(Extracted records)
★ ★ ★ ★ ★ ★ ★

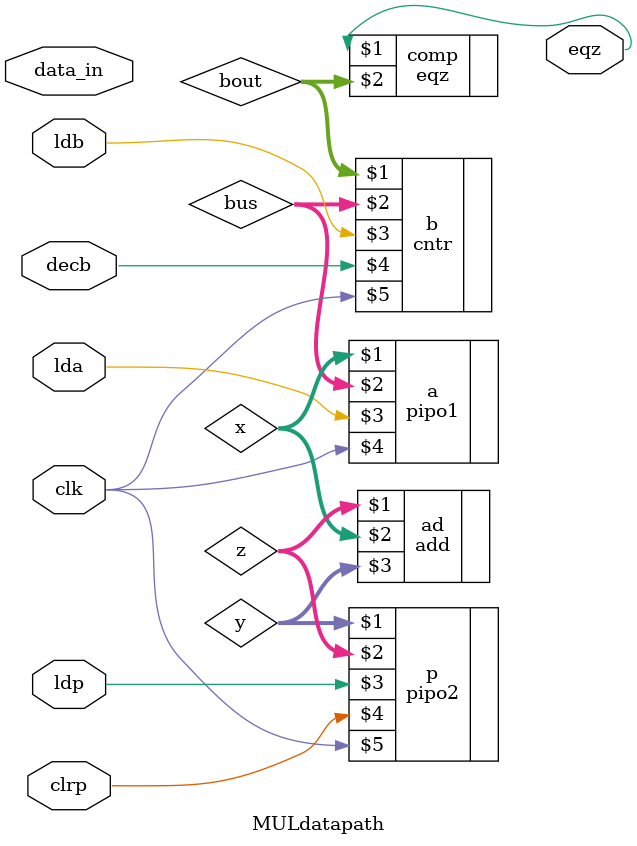
<source format=v>
`timescale 1ns / 1ps
module MULdatapath(eqz,lda,ldb,ldp,clrp,decb,data_in,clk);

input lda,ldb,ldp,clrp,decb,clk;
input [15:0] data_in;
output eqz;
wire [15:0] x,y,z,bout,bus;

pipo1 a (x,bus,lda,clk);
pipo2  p (y,z,ldp,clrp,clk);
cntr b (bout,bus,ldb,decb,clk);
add ad (z,x,y);
eqz comp (eqz,bout);

endmodule
   



</source>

★ ★ ★ ★ ★ ★ ★

### What is needed:
An exact copy of the lines from the one holding "wire [15:0] x,y,z,bout,bus;" through the end of the data is the whole answer.

### Solution for this problem:
wire [15:0] x,y,z,bout,bus;

pipo1 a (x,bus,lda,clk);
pipo2  p (y,z,ldp,clrp,clk);
cntr b (bout,bus,ldb,decb,clk);
add ad (z,x,y);
eqz comp (eqz,bout);

endmodule
   



</source>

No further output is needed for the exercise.